More than a decade after University President Richard Levin committed about $500 million toward construction of improved laboratory and classroom facilities on Science Hill, some faculty members are disappointed with progress thus far.

This Science Hill Plan, which Levin announced in January 2000, funded the renovation and the construction of four buildings — the Class of 1954 Chemistry Research Building, the Class of 1954 Environmental Sciences Center, the Malone Engineering Center and Kroon Hall — but the financial downturn has stalled plans for renovations and a fifth new facility: the Yale Biology Building. Three faculty members in the Molecular, Cellular and Developmental Biology Department said the delay has caused trouble for the department, which needs more lab space.

“They’re not the way we would like them and not the way students would like them,” Robert Wyman, a professor in the MCDB department, said of his department’s current facilities. “Yale had plans for doing this right, and of course the big banks screwed us.”

Levin said in an email to the News that the construction of the biology building, which will be used primarily for research and classrooms, was initially scheduled to start in Dec. 2008 before the recession hit, and he said he hopes to see work on the building begin in “the next year or two.” The drop in the University endowment also stalled plans for renovations of other science facilities, he said, but the University is now moving forward with the renovation of Kline Chemistry Lab and is developing plans for a new undergraduate science center on Science Hill, which will house teaching labs.

“It’s not that we don’t want to do this,” Levin said at a town hall meeting last Wednesday, adding that science buildings require more extensive renovations than other facilities.

Steven Girvin, deputy provost for science and technology, said that construction of the Yale Biology Building is on the top of the priorities list for Science Hill facilities, and he said that the building is a “keystone project” that would allow other renovation projects to move forward. But he added that Yale currently lacks the capacity to take on additional debt for construction projects.

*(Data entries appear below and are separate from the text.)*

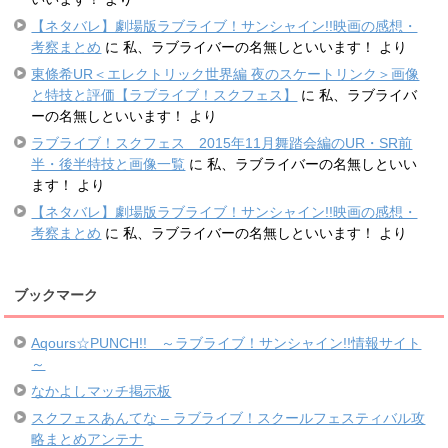
【ネタバレ】劇場版ラブライブ！サンシャイン!!映画の感想・
考察まとめ
に
私、ラブライバーの名無しといいます！
より
東條希UR＜エレクトリック世界編 夜のスケートリンク＞画像
と特技と評価【ラブライブ！スクフェス】
に
私、ラブライバ
ーの名無しといいます！
より
ラブライブ！スクフェス 2015年11月舞踏会編のUR・SR前
半・後半特技と画像一覧
に
私、ラブライバーの名無しといい
ます！
より
【ネタバレ】劇場版ラブライブ！サンシャイン!!映画の感想・
考察まとめ
に
私、ラブライバーの名無しといいます！
より
ブックマーク
Aqours☆PUNCH!! ～ラブライブ！サンシャイン!!情報サイト
～
なかよしマッチ掲示板
スクフェスあんてな – ラブライブ！スクールフェスティバル攻
略まとめアンテナ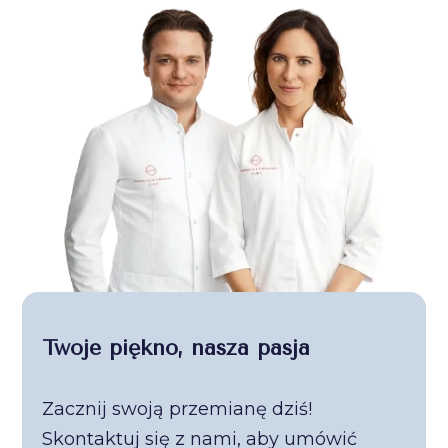
Twoje piękno, nasza pasja
Zacznij swoją przemianę dziś!
Skontaktuj się z nami, aby umówić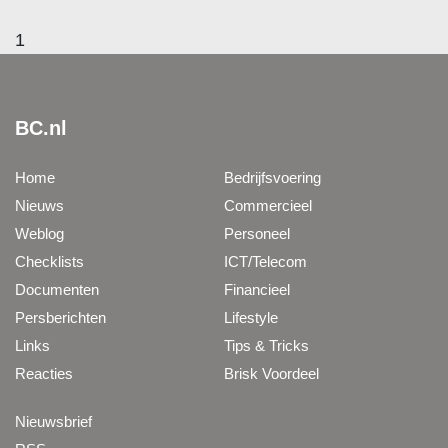
1
BC.nl
Home
Bedrijfsvoering
Nieuws
Commercieel
Weblog
Personeel
Checklists
ICT/Telecom
Documenten
Financieel
Persberichten
Lifestyle
Links
Tips & Tricks
Reacties
Brisk Voordeel
Nieuwsbrief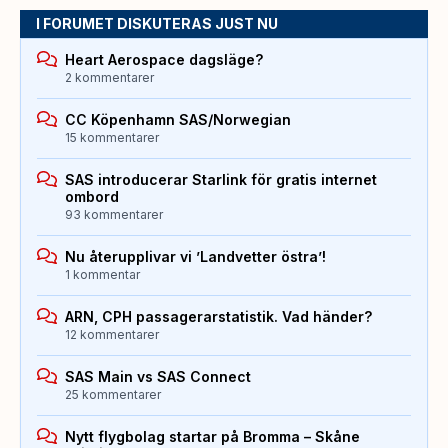
I FORUMET DISKUTERAS JUST NU
Heart Aerospace dagsläge?
2 kommentarer
CC Köpenhamn SAS/Norwegian
15 kommentarer
SAS introducerar Starlink för gratis internet
ombord
93 kommentarer
Nu återupplivar vi ’Landvetter östra’!
1 kommentar
ARN, CPH passagerarstatistik. Vad händer?
12 kommentarer
SAS Main vs SAS Connect
25 kommentarer
Nytt flygbolag startar på Bromma – Skåne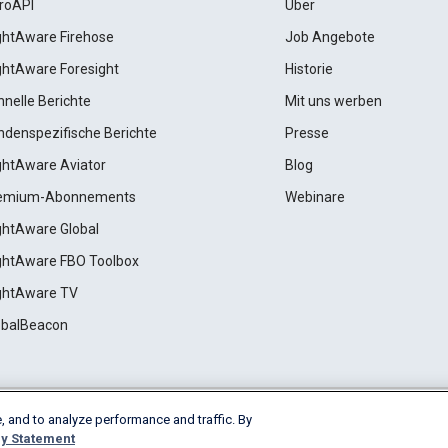
roAPI
Über
ightAware Firehose
Job Angebote
ightAware Foresight
Historie
hnelle Berichte
Mit uns werben
ndenspezifische Berichte
Presse
ightAware Aviator
Blog
emium-Abonnements
Webinare
ightAware Global
ightAware FBO Toolbox
ightAware TV
obalBeacon
, and to analyze performance and traffic. By
Cookie Settings
y Statement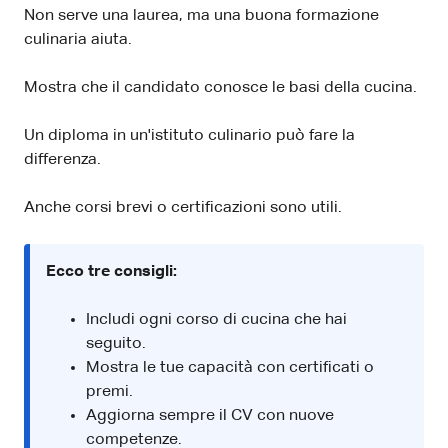
Non serve una laurea, ma una buona formazione
culinaria aiuta.
Mostra che il candidato conosce le basi della cucina.
Un diploma in un'istituto culinario può fare la
differenza.
Anche corsi brevi o certificazioni sono utili.
Ecco tre consigli:
Includi ogni corso di cucina che hai
seguito.
Mostra le tue capacità con certificati o
premi.
Aggiorna sempre il CV con nuove
competenze.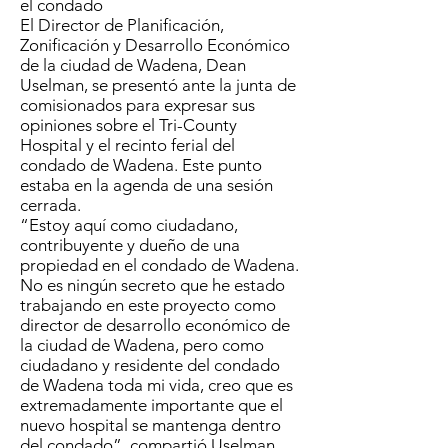
el condado
El Director de Planificación,
Zonificación y Desarrollo Económico
de la ciudad de Wadena, Dean
Uselman, se presentó ante la junta de
comisionados para expresar sus
opiniones sobre el Tri-County
Hospital y el recinto ferial del
condado de Wadena. Este punto
estaba en la agenda de una sesión
cerrada.
“Estoy aquí como ciudadano,
contribuyente y dueño de una
propiedad en el condado de Wadena.
No es ningún secreto que he estado
trabajando en este proyecto como
director de desarrollo económico de
la ciudad de Wadena, pero como
ciudadano y residente del condado
de Wadena toda mi vida, creo que es
extremadamente importante que el
nuevo hospital se mantenga dentro
del condado”. compartió Uselman.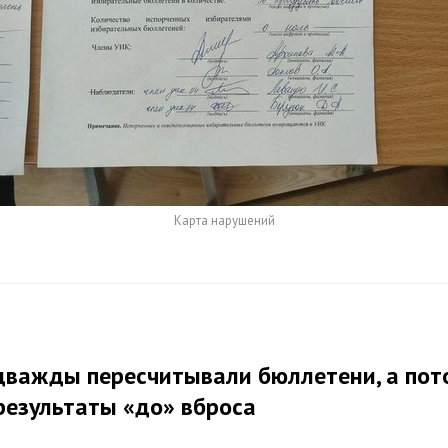
Карта нарушений
дважды пересчитывали бюллетени, а пот
результаты «до» вброса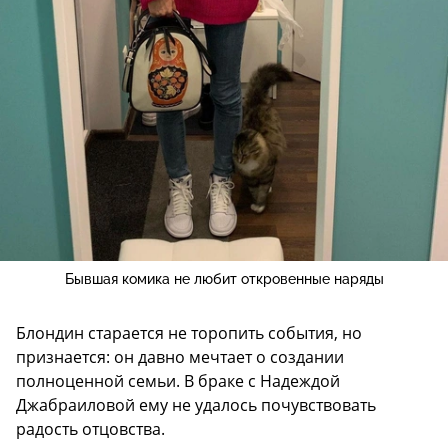
Бывшая комика не любит откровенные наряды
Блондин старается не торопить события, но
признается: он давно мечтает о создании
полноценной семьи. В браке с Надеждой
Джабраиловой ему не удалось почувствовать
радость отцовства.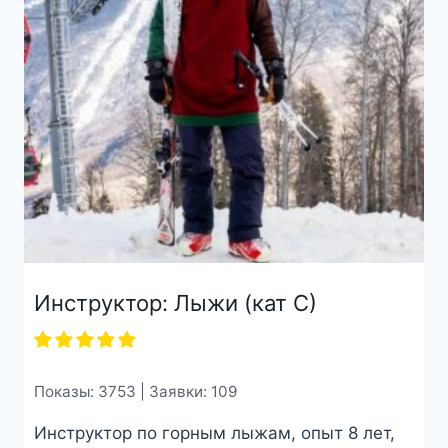
Инструктор: Лыжи (кат С)
Показы: 3753 | Заявки: 109
Инструктор по горным лыжам, опыт 8 лет,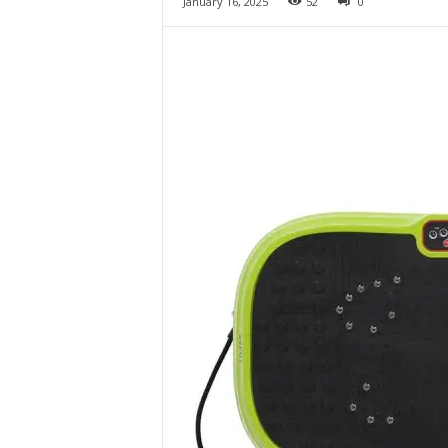
January 16, 2025
52
0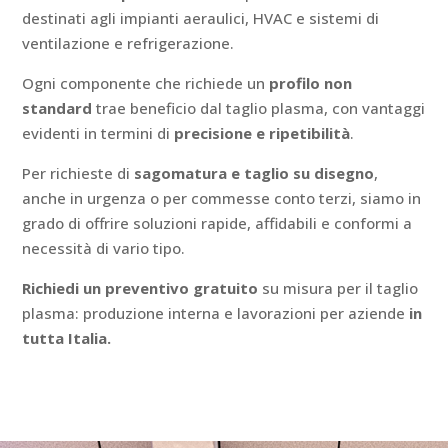
destinati agli impianti aeraulici, HVAC e sistemi di
ventilazione e refrigerazione.
Ogni componente che richiede un
profilo non
standard
trae beneficio dal taglio plasma, con vantaggi
evidenti in termini di
precisione e ripetibilità
.
Per richieste di
sagomatura e taglio su disegno
,
anche in urgenza o per commesse conto terzi, siamo in
grado di offrire soluzioni rapide, affidabili e conformi a
necessità di vario tipo.
Richiedi un preventivo gratuito
su misura per il taglio
plasma: produzione interna e lavorazioni per aziende
in
tutta Italia.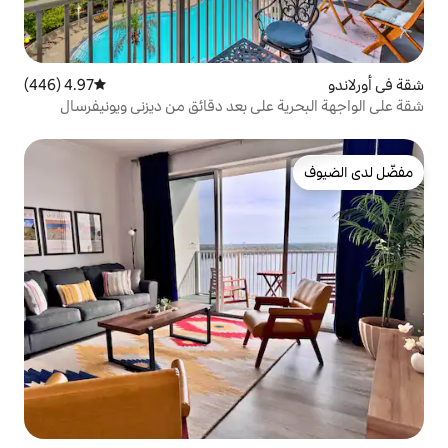
4.97 (446)
متوسط التقييم 4.97 من 5، 446 مراجعات
على بعد دقائق من ديزني ويونيفرسال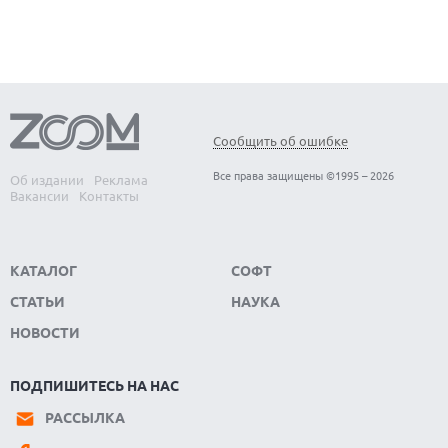
Сообщить об ошибке
Все права защищены ©1995 – 2026
Об издании
Реклама
Вакансии
Контакты
КАТАЛОГ
СОФТ
СТАТЬИ
НАУКА
НОВОСТИ
ПОДПИШИТЕСЬ НА НАС
РАССЫЛКА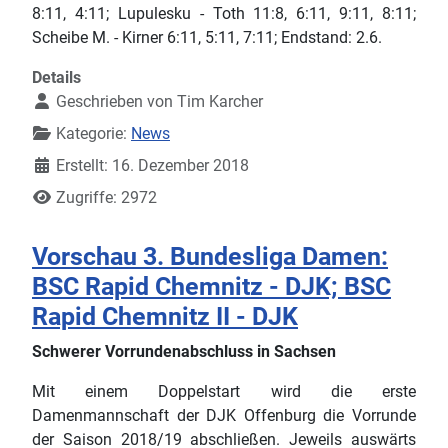
8:11, 4:11; Lupulesku - Toth 11:8, 6:11, 9:11, 8:11;
Scheibe M. - Kirner 6:11, 5:11, 7:11; Endstand: 2.6.
Details
Geschrieben von
Tim Karcher
Kategorie:
News
Erstellt: 16. Dezember 2018
Zugriffe: 2972
Vorschau 3. Bundesliga Damen:
BSC Rapid Chemnitz - DJK; BSC
Rapid Chemnitz II - DJK
Schwerer Vorrundenabschluss in Sachsen
Mit einem Doppelstart wird die erste
Damenmannschaft der DJK Offenburg die Vorrunde
der Saison 2018/19 abschließen. Jeweils auswärts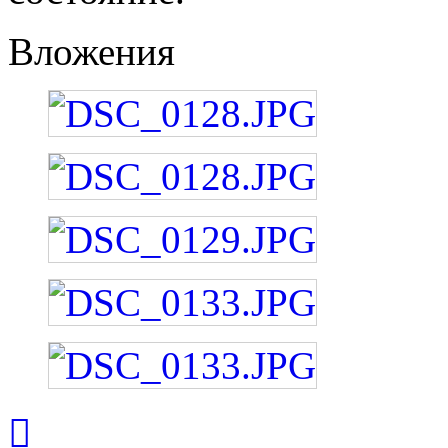
Вложения
Вернуться
к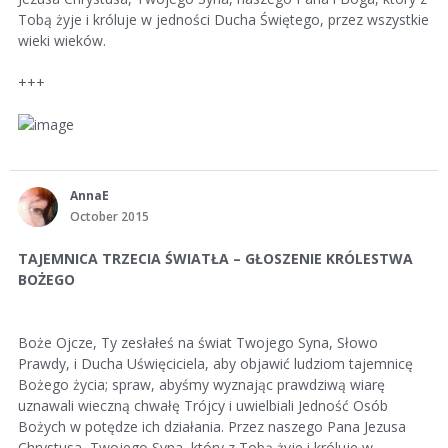
Tobą żyje i króluje w jedności Ducha Świętego, przez wszystkie
wieki wieków.
+++
AnnaE
October 2015
TAJEMNICA TRZECIA ŚWIATŁA – GŁOSZENIE KRÓLESTWA
BOŻEGO
Boże Ojcze, Ty zesłałeś na świat Twojego Syna, Słowo
Prawdy, i Ducha Uświęciciela, aby objawić ludziom tajemnicę
Bożego życia; spraw, abyśmy wyznając prawdziwą wiarę
uznawali wieczną chwałę Trójcy i uwielbiali Jedność Osób
Bożych w potędze ich działania. Przez naszego Pana Jezusa
Chrystusa, Twojego Syna, który z Tobą żyje i króluje w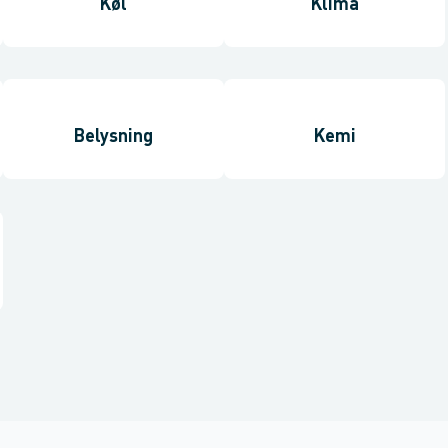
Køl
Klima
Belysning
Kemi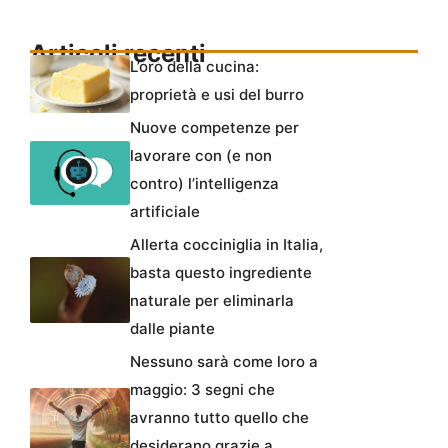
Articoli recenti
L’oro della cucina:
proprietà e usi del burro
Nuove competenze per
lavorare con (e non
contro) l’intelligenza
artificiale
Allerta cocciniglia in Italia,
basta questo ingrediente
naturale per eliminarla
dalle piante
Nessuno sarà come loro a
maggio: 3 segni che
avranno tutto quello che
desiderano grazie a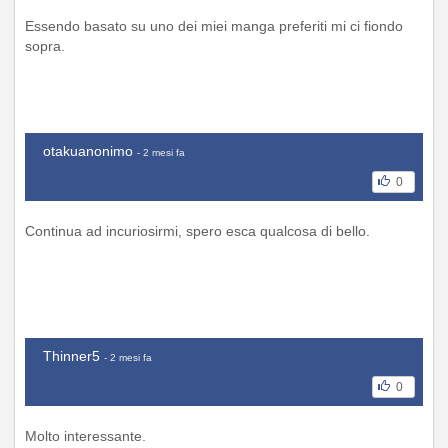
Essendo basato su uno dei miei manga preferiti mi ci fiondo
sopra.
otakuanonimo
- 2 mesi fa
0
Continua ad incuriosirmi, spero esca qualcosa di bello.
Thinner5
- 2 mesi fa
0
Molto interessante.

But with recent improvement in the state of the University’s finances, that situation may be changing. After the Yale Corporation meeting in April, Levin told the News that the University would soon be able to take on new debt that could finance construction on Science Hill.

Wyman, who currently works in the Kline Biology Tower and teaches in Osborne Memorial Laboratories, said that OML used to be the main teaching lab building for his department, while the Kline Biology Tower was supposed to be devoted to research. But the Ecology and Evolutionary Biology Department began using much of the teaching space in OML, he said, and the University did not compensate the MCDB department.

Now, it is often difficult for students to get into lab courses because the department does not have enough space, said Scott Holley, a professor in the MCDB department.

Haig Keshishian, a MCDB professor, said a new building would significantly improve research opportunities available to students and faculty.

“[Kline Biology Tower] really never worked well for biological research, and it is probably far too costly to maintain as such,” Keshishian said in an email to the News. “So despite the sincere and welcome efforts of the administration to keep KBT functional, in the long run they really need a new and more rationally designed lab building for MCDB.”

The planned Yale Biology Building would be located on Whitney Avenue next to the Kline Geology Lab.